In my previous post I described situation awareness as it applies to learning analytics in complex adaptive systems. The aircraft analogy I used, compared the black-box flight recorder with the cockpit instrumentation to differentiate the role of real-time sensemaking with retrospective analysis. As David commented, learning and teaching is more complex than flying an aircraft, which means the instrumentation and the black-box need to be more configurable and adaptable than the analogy would suggest. Irrespective of the analogy, my suspicion is that a majority of learning analytics projects are too focused on retrospective data analysis. This analysis has limited value in complex contexts when there is a need to act and adapt in the here-and-now.
That said, whether the learning analytics data is retrospective or real-time, they are both used by humans to make sense of something. Sensemaking is a well-researched phenomenon and I think it has the potential to help us improve learning analytics. Even my favorite learning analytics definition alludes to the important role that sensemaking has:
“Learning analytics is the measurement, collection, analysis and reporting of data about learners and their contexts, for purposes of understanding and optimising learning and the environments in which it occurs”
What is sensemaking?
Sensemaking refers to how we structure the unknown so as to be able to act in it (Weick, 2005). Sensemaking involves coming up with a plausible understanding, a map, of a shifting world; testing this map with others through data collection, action, and conversation; and then refining, or abandoning, the map depending on how credible it is (Ancona, 2010). Action is not a separate or later step in sensemaking, but is an integral part of it (Ancona, 2010). This aligns neatly with how agents act in complex adaptive systems whereby they probe, sense and respond. The unanticipated and unintended consequences of acting within a complex adaptive system make upfront analysis less valuable than typical organizational ways of doing things would suggest. (Weick, 2005) summarises this nicely when he says:
“ To work with the idea of sensemaking is to appreciate that smallness does not equate with insignificance. Small structures and short moments can have large consequences”

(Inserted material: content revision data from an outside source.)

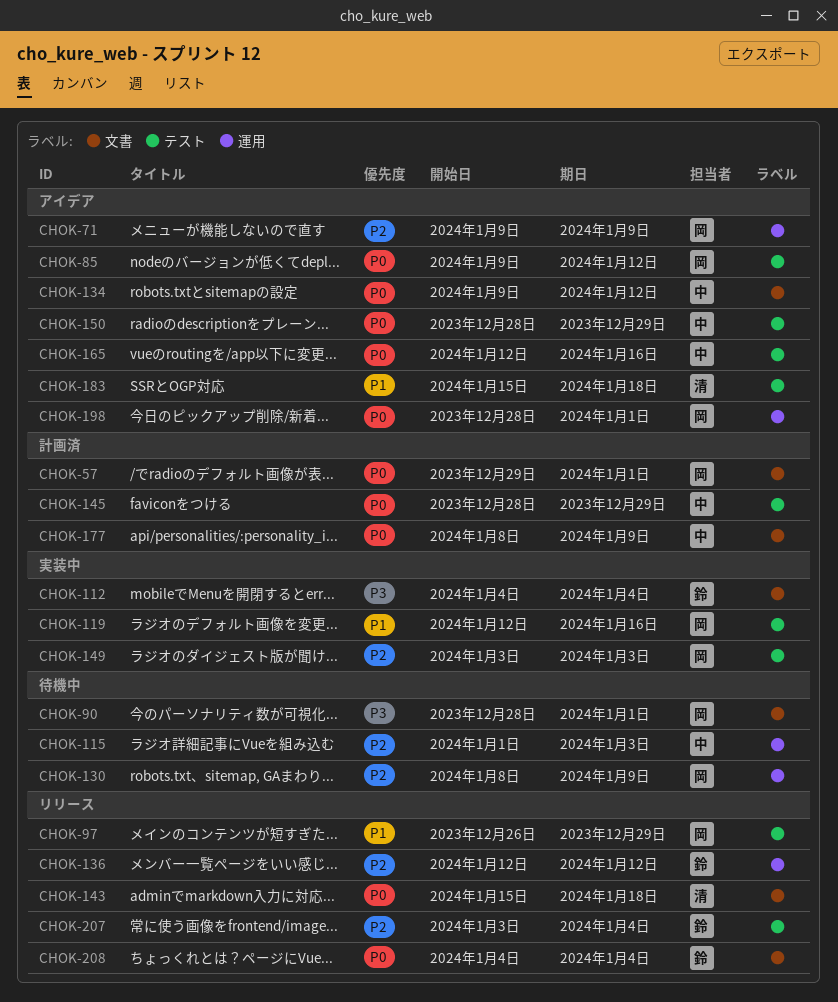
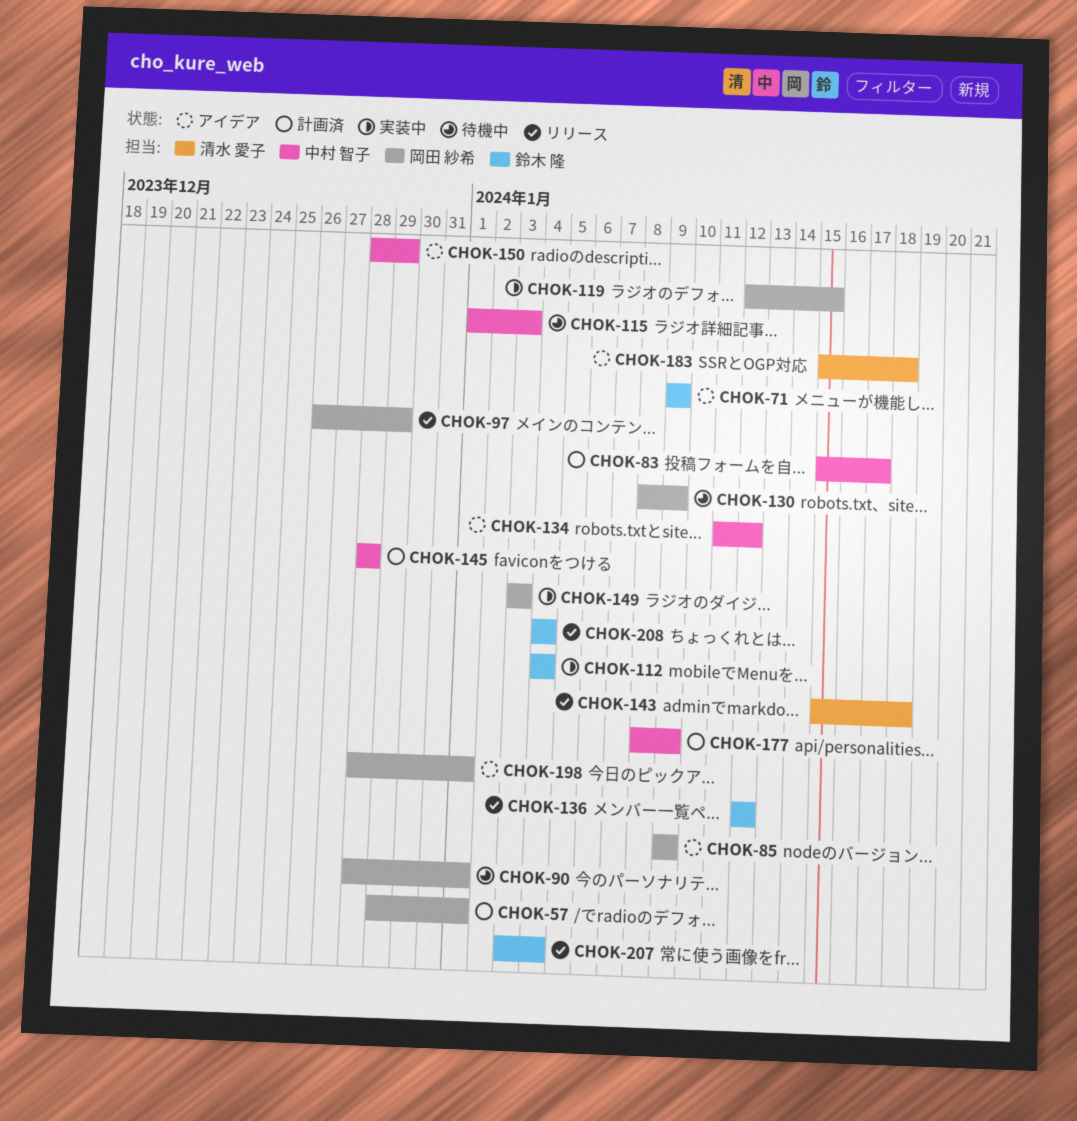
CHOK-71, owner: 岡田 紗希 -> 鈴木 隆
CHOK-83: none -> present
CHOK-85, due: Jan 12 -> Jan 9
CHOK-119, due: Jan 16 -> Jan 15
CHOK-134, start: Jan 9 -> Jan 11
CHOK-145, due: Dec 29 -> Dec 28
CHOK-165: present -> none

I mention organisations (such as universities) deliberately because the risk averse SET mindset drives approaches (such as those involving learning analytics) and are based on upfront analysis and one-off projects (I would say at the expense of sensemaking). The sense-making and decision-making models that I would associate with the SET mindsets are outmoded models based on linear and stable environments (Mika, 2008). In these models, analysis and upfront design make rational sense, but they do not match the unstable and turbulent contexts that we see today.
One of things that I notice with learning analytics is that data from information systems receives most, if not all the focus. According to (Ancona, 2010) when sensemaking, you “seek out and combine many different types of data. This includes system data and narrative of people involved”. The area of narrative is an area that I’m quite interested in, an interest learned from Dave Snowden’s Cynefin podcasts from sometime ago. I just wonder if the learning analytics community is a little too focused on data from information systems when there is an untapped human sensor network available?
The following are some other interesting quotes I found while scanning the sensemaking literature that I have to consider further:
“Failure is part of sensemaking”
People create their own environments and are then constrained by them.
“much of the effort to design information technology to support cognition in organizations has not addressed its distributed quality”
“Sensemaking is about the interplay of action and interpretation rather than the influence of evaluation on choice”
“ignorance and knowledge coexist, which means that adaptive sensemaking both honors and rejects the past”
Ancona, D. Framing and Acting in the Unknown.
Boland Jr, R. J., Tenkasi, R. V., & Te’eni, D. (1994). Designing information technology to support distributed cognition. Organization science, 5(3), 456-475.
Mika, A. Multi-ontology, sense-making and the emergence of the future. Futures, 41, 279-283. doi:10.1016/j.futures.2008.11.017
Weick, K. E., Sutcliffe, K. M., & Obstfeld, D. (2005). Organizing and the process of sensemaking. Organization science, 16(4), 409-421.